** Available data follows **

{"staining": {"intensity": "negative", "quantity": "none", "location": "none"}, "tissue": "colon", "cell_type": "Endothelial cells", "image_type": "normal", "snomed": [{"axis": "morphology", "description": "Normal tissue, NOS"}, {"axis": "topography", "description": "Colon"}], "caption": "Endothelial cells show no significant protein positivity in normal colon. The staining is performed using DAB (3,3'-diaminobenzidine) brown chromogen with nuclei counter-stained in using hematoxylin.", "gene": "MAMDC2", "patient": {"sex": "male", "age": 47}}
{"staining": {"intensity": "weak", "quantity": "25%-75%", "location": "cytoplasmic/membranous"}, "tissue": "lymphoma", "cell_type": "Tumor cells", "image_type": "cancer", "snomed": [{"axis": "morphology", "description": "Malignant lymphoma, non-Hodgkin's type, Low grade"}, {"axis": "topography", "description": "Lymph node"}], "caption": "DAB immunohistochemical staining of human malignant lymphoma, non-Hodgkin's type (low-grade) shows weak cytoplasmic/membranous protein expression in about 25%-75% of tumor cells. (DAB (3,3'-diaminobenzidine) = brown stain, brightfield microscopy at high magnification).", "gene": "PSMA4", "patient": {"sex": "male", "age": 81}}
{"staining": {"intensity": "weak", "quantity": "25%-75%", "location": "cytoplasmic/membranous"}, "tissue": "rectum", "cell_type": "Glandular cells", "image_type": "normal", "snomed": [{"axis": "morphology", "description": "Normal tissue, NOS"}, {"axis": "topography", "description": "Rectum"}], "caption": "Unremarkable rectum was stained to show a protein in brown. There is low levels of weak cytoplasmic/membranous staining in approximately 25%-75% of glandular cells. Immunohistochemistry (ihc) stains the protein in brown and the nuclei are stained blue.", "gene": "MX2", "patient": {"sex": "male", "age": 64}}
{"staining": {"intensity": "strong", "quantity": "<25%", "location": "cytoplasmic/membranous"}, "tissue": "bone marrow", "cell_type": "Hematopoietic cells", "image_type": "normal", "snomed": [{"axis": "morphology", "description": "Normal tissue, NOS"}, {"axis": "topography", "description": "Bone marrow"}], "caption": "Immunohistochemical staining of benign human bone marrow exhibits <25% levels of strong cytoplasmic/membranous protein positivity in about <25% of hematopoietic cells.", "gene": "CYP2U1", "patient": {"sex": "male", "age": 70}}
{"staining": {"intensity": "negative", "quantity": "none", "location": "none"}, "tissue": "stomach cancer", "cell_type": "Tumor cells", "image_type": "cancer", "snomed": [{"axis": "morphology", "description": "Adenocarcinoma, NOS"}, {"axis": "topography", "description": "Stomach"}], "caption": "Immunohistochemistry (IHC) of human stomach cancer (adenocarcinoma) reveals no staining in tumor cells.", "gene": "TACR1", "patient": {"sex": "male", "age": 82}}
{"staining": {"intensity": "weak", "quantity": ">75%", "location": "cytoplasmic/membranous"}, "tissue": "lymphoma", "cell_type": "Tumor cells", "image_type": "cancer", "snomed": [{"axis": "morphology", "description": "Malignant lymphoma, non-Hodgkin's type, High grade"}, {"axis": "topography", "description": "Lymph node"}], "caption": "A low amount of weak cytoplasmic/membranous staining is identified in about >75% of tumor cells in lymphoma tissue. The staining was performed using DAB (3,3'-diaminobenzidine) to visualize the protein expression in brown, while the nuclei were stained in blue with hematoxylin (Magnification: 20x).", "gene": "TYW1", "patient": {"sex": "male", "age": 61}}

** End of Available data **

Please transcribe all of the records, keeping every line exactly as it is.

{"staining": {"intensity": "negative", "quantity": "none", "location": "none"}, "tissue": "colon", "cell_type": "Endothelial cells", "image_type": "normal", "snomed": [{"axis": "morphology", "description": "Normal tissue, NOS"}, {"axis": "topography", "description": "Colon"}], "caption": "Endothelial cells show no significant protein positivity in normal colon. The staining is performed using DAB (3,3'-diaminobenzidine) brown chromogen with nuclei counter-stained in using hematoxylin.", "gene": "MAMDC2", "patient": {"sex": "male", "age": 47}}
{"staining": {"intensity": "weak", "quantity": "25%-75%", "location": "cytoplasmic/membranous"}, "tissue": "lymphoma", "cell_type": "Tumor cells", "image_type": "cancer", "snomed": [{"axis": "morphology", "description": "Malignant lymphoma, non-Hodgkin's type, Low grade"}, {"axis": "topography", "description": "Lymph node"}], "caption": "DAB immunohistochemical staining of human malignant lymphoma, non-Hodgkin's type (low-grade) shows weak cytoplasmic/membranous protein expression in about 25%-75% of tumor cells. (DAB (3,3'-diaminobenzidine) = brown stain, brightfield microscopy at high magnification).", "gene": "PSMA4", "patient": {"sex": "male", "age": 81}}
{"staining": {"intensity": "weak", "quantity": "25%-75%", "location": "cytoplasmic/membranous"}, "tissue": "rectum", "cell_type": "Glandular cells", "image_type": "normal", "snomed": [{"axis": "morphology", "description": "Normal tissue, NOS"}, {"axis": "topography", "description": "Rectum"}], "caption": "Unremarkable rectum was stained to show a protein in brown. There is low levels of weak cytoplasmic/membranous staining in approximately 25%-75% of glandular cells. Immunohistochemistry (ihc) stains the protein in brown and the nuclei are stained blue.", "gene": "MX2", "patient": {"sex": "male", "age": 64}}
{"staining": {"intensity": "strong", "quantity": "<25%", "location": "cytoplasmic/membranous"}, "tissue": "bone marrow", "cell_type": "Hematopoietic cells", "image_type": "normal", "snomed": [{"axis": "morphology", "description": "Normal tissue, NOS"}, {"axis": "topography", "description": "Bone marrow"}], "caption": "Immunohistochemical staining of benign human bone marrow exhibits <25% levels of strong cytoplasmic/membranous protein positivity in about <25% of hematopoietic cells.", "gene": "CYP2U1", "patient": {"sex": "male", "age": 70}}
{"staining": {"intensity": "negative", "quantity": "none", "location": "none"}, "tissue": "stomach cancer", "cell_type": "Tumor cells", "image_type": "cancer", "snomed": [{"axis": "morphology", "description": "Adenocarcinoma, NOS"}, {"axis": "topography", "description": "Stomach"}], "caption": "Immunohistochemistry (IHC) of human stomach cancer (adenocarcinoma) reveals no staining in tumor cells.", "gene": "TACR1", "patient": {"sex": "male", "age": 82}}
{"staining": {"intensity": "weak", "quantity": ">75%", "location": "cytoplasmic/membranous"}, "tissue": "lymphoma", "cell_type": "Tumor cells", "image_type": "cancer", "snomed": [{"axis": "morphology", "description": "Malignant lymphoma, non-Hodgkin's type, High grade"}, {"axis": "topography", "description": "Lymph node"}], "caption": "A low amount of weak cytoplasmic/membranous staining is identified in about >75% of tumor cells in lymphoma tissue. The staining was performed using DAB (3,3'-diaminobenzidine) to visualize the protein expression in brown, while the nuclei were stained in blue with hematoxylin (Magnification: 20x).", "gene": "TYW1", "patient": {"sex": "male", "age": 61}}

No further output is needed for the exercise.